Sağlık çalışanlarının sağlığını korumanın yasal bir zorunluluk olduğunu ifade eden Erden, şunları söyledi: “Siz sağlık çalışanlarının sağlığını koruyamazsanız, toplumun sağlığını koruyamazsınız. Sağlık çalışanlarının sağlığını korumak zorundasınız. Bu yasal bir zorunluluk, Dünya Sağlık Örgütü’nün rehberlerinde tarif ettiği bir zorunluluk.”

Hastanelerin koşullarının yetersiz olduğuna da vurgu yapan Erden, “Mesela Bilkent Şehir Hastanesi’nin dünyanın üçüncü büyük hastanesi olmasıyla övünülüyor. Pencere yok, havalandırma sistemi iyi çalışmıyor. Oysa, Dünya Sağlık Örgütü’ne göre sağlık kurumlarının havalandırılma sistemleri saatte 10 değişim olacak şekilde planlanmalı” şeklide konuştu.

‘Sağlık çalışanlarının iş yükü daha da arttı’

Sağlık çalışanlarının iş yükünün zaten çok olduğunu salgınla beraber iş yükünün daha da ağırlaştığına vurgu yapan Erden, iş yükünün azaltılması gerektiğini belirtti. OECD ülkelerinde yüz bin hasta başına düşen hekim sayısının 350 iken Türkiye’de 186 olduğuna dikkat çeken Erden, “Türkiye’de 100 bin hastaya düşen hemşire sayısı 272 iken OECD ülkelerinde bin 25. Neredeyse iki katı kadar, bu sayıyı arttıralım.” dedi.

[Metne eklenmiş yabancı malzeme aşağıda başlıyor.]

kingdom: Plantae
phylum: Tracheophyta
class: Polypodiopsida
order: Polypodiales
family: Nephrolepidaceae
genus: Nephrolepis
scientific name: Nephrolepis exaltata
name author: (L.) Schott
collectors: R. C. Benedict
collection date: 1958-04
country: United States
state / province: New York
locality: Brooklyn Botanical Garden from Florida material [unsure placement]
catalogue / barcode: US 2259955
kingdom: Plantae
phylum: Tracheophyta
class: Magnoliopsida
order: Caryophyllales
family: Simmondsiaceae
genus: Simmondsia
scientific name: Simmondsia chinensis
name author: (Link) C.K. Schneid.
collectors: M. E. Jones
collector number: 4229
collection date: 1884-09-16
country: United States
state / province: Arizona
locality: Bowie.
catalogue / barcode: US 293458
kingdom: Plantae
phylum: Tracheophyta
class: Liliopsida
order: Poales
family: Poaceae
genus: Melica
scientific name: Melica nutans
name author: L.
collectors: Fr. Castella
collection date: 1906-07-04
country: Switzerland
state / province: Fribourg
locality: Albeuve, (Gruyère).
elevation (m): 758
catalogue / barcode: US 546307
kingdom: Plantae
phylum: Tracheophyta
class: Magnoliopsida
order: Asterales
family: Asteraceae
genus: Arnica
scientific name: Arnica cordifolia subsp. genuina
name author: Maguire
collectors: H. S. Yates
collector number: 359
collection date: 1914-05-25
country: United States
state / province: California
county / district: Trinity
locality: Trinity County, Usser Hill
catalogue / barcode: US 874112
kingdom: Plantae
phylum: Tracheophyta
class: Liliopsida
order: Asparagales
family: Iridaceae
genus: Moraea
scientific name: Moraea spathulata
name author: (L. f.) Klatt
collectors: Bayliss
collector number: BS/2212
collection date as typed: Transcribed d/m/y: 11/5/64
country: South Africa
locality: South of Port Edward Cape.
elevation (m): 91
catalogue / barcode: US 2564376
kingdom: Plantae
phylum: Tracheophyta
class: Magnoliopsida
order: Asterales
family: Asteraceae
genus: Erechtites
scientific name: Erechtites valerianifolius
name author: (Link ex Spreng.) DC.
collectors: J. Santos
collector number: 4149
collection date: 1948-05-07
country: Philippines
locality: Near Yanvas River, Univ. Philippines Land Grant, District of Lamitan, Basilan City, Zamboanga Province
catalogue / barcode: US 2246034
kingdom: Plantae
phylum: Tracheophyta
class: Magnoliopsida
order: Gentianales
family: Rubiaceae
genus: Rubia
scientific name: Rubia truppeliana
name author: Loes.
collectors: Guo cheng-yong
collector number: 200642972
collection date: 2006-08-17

Erden, sağlık çalışanlarının çalışma koşullarının düzeltilmesi için şu taleplerde bulundu: “Mesai saatleri kısaltılmalı. Mola saatleri artırılmalı. 24 saat nöbeti kaldırılmalı. Çalışanların dönüşümlü çalışmasını sağlayacak bir planlama yapılmalı. Dönüşümlü izin kullanılmalı. Çalışan eksikliğini arttırmak ve iş yükünü azaltmak için de ataması yapılmayanların ataması yapılmalı. KHK ile haksız hukuksuz ihraç edilen arkadaşlarımız işe başlasın. Güvenlik soruşturmaları iptal edilsin.”

‘Sağlık çalışanları için servis hayati önem taşıyor’

Sağlık çalışanlarının kendi imkanlarıyla toplu taşıma kullanarak hastanelere geldiklerine işaret eden Erden, şöyle konuştu: “Hastanedeki enfeksiyonu toplu taşımaya, toplu taşımadaki enfeksiyonu hastaneye getiriyorlar. Kurumların ayarladığı servislerle işlerine evlerine gidip gelmeleri gerekiyor. Bu servislerin de düzenli bir şekilde dezenfekte edilmesi gerekiyor. Biz dünden bugüne servis istiyorduk zaten. Hayata geçirilmedi ama bugün artık bir hak olmaktan öte salgınla mücadele için hayati bir önemi var. ‘Toplu taşıma kullanmayın, kalabalık yerlere gitmeyin, teması kesin’ deniliyor. Tedbiri söylemek yetmiyor. Bu tedbirleri hayata geçirme olanağımızı, nediri konuşmamız lazım.”